Simulator, Thread Design, and You

This is what is called a signals and systems implementation (at least, that's how I call it..).

I had a similar problem a while back, when writing a piece of control software for a humanoid robot. This is actually not trivial to do correctly, as I'm sure you have figured out by now. I managed to get a decent implementation working, but it wasn't perfect (it would stall on rare occasions). My advice is to use a library for that. You didn't specify the language so I can't point you to one in particular (if you are using C++, then look at Boost.Asio or the new C++11 standard library for concurrency, especially futures and async).

I'm not an expert with this, but I can tell you how I did it. I had a class template for signals (of any type) which could be either set as synchronous or asynchronous, which meant that they would either provide the signal's value only when a new value is received, or provide the signal's value at any time when requested. Then, I would have classes that were derived from a System class. Each system object would run on its own thread, and would have a registry of input and output signal definitions (with properties like sync/async, required/optional inputs, name, type, etc.). Then, upon initialization of the structure of the software, I would connect the different systems by creating signals that acted as output of one system and input to one or many systems. In each system, the execution loop would first wait for all the synchronous signals to be received and then read out the values of the asynchronous signals, execute the body of the loop, set the output signals that were just computed, and repeat. This creates a chain of execution where many systems are at sleep for a while and wake up when new input signals arrive, and then trigger other systems into execution, and so on. This is the ideal situation to aim for, but my implementation of that wasn't the best, but it worked.

As far as mutex goes. Think about it, a mutex is needed when information has to be communicated between threads, in other words, each time a signal is updated. So, it makes all the sense in the world to have one mutex per signal. But implementing it can be tricky. I ended up using a spin-lock with two values per signal. Basically, each signal stored the last value that it got, and had an empty slot for the next value to come. So, because there is only a single "writer" for a signal, writing to the empty slot was non-blocking (no mutex protecting it). And then, reading the last value was protected by a mutex between the readers and the spinning of the values. So, multiple readers do not block each other, but they block the signal from being replaced by the new one. In other words, after receiving the signal value, I would take the first opportunity to swap the "last value" with the one that was just received. Although in retrospect, there probably should have been a mutex on the writing of the newly recieved signal too. But overall, this was great because it made the writing non-blocking and the reading essentially non-blocking too! But you have to watch out that all other operations within the signal object are atomic (e.g. you'll need some internal flags, make sure you operate atomically on them).

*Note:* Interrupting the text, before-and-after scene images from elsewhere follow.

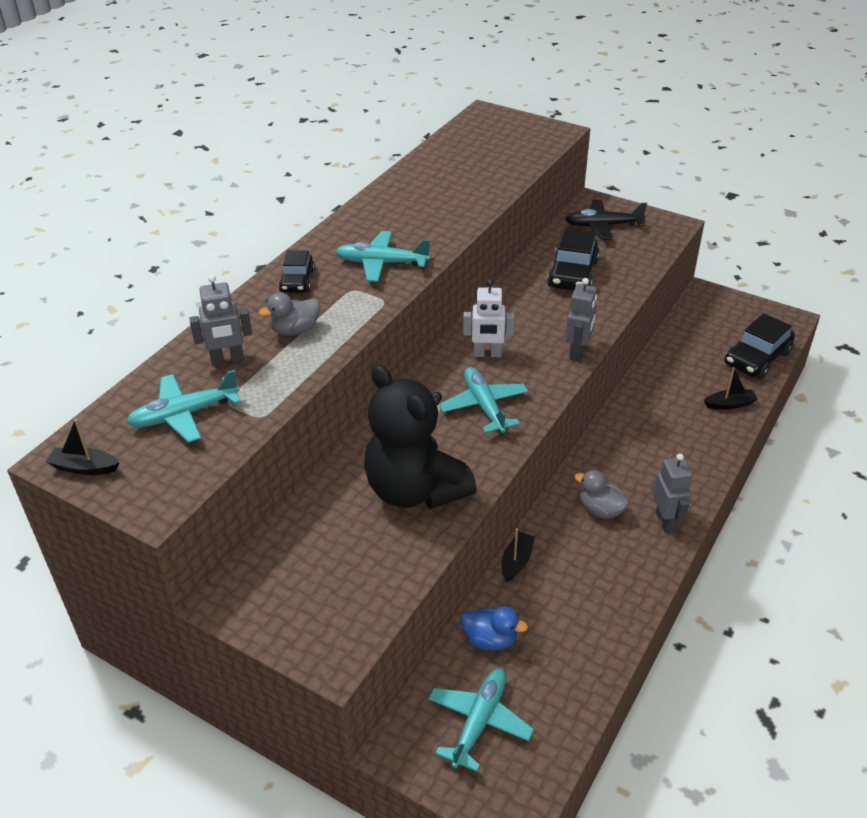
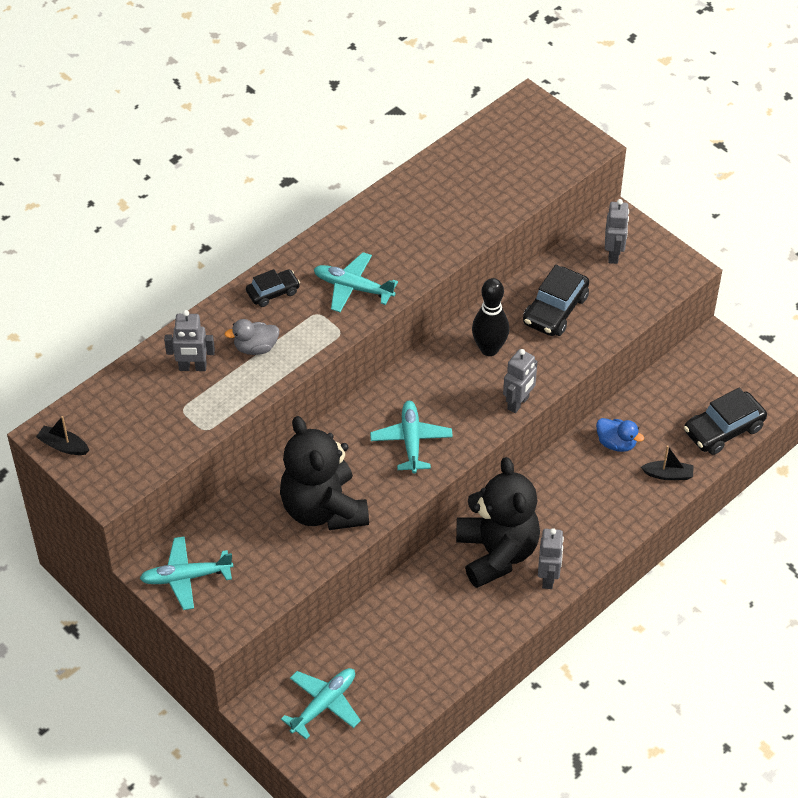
camera: 15 degrees right, 10 degrees up
turquoise plane [126,370,241,443] -> turquoise plane moved to [140,536,233,610]
black car [279,250,315,293] -> black car turned 135 degrees counterclockwise [246,269,300,307]
blue duck [461,607,528,650] -> blue duck moved to [596,418,644,452]
white robot [463,279,514,357] -> none
black boat [501,528,535,582] -> none
black plane [565,200,647,240] -> grey robot [605,199,629,264]
grey duck [574,470,629,519] -> black teddy bear [456,457,540,588]
none -> black bowling pin [472,278,509,356]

When you look at a simulation software like Simulink, you'll find that it appears like a signals and systems implementation, but it is not. First, all signals are synchronous in simulink. Second, simulink doesn't dynamically run each block as a "system" on its own thread, waiting for incoming signals, but it rather analyses the entire model and serializes it (a very simple thing to do, and that is the stage at which you get all these errors popping up). Finally, it runs the serialized model in one thread. So, it is important to understand that you don't really need a full-blown signals and systems framework, unless you need it to be configurable at run-time (while the simulation/controller is running), or if you just want your computations to be more distributed.

As for different types of signals (over a network, internal to a program, between programs (pipes), etc.), it is very easy to implement as classes derived from the basic Signal class (reimplementing its read/write with the same behavior (non-blocking, more or less) but with different protocols). If you need a more complex type of signal, you can also implement it as a system class that has no inputs (or just some parameters) and writes to a normal signal that is then connected to other systems. The possibilities are limitless with a good signals and systems implementation.

As a final note, you should not make systems that are too fine-grained. For example, consider the simple kind of blocks you find in Simulink, where some can be as simple as a matrix-vector product or something like that, then it would be really wasteful if that was implemented as a single system. You want each system to be reasonably complex such that the overhead of communicating information between systems is not as significant compared to the overall execution time. For instance, in my application, most of my controllers were composed of about 3-6 systems in total (e.g. one to deal with the hardware IO, one for dynamic compensation, one for high-level control, one for sensing collisions, etc.), and, for the model computations (inverse dynamics computations on the kinetostatic chain), I also used a highly modular setup, but this time, the computation was serialized ahead of time, for efficiency reasons. So, in your application, you should probably think of a way to allow for both, that is, have the option to take a sub-chain of elements of your simulation and serialize their execution (short-cutting the signals). This is not hard to do at all, it is very similar to file I/O serialization.

Mike,

Thank you for the long and thoughful reply. I've been slightly diverted away from design a bit, so it may take me awhile to properly read and consider this when my tasks are redelegated, but I wanted to give you an initial show of gratitude before I can formulate a response.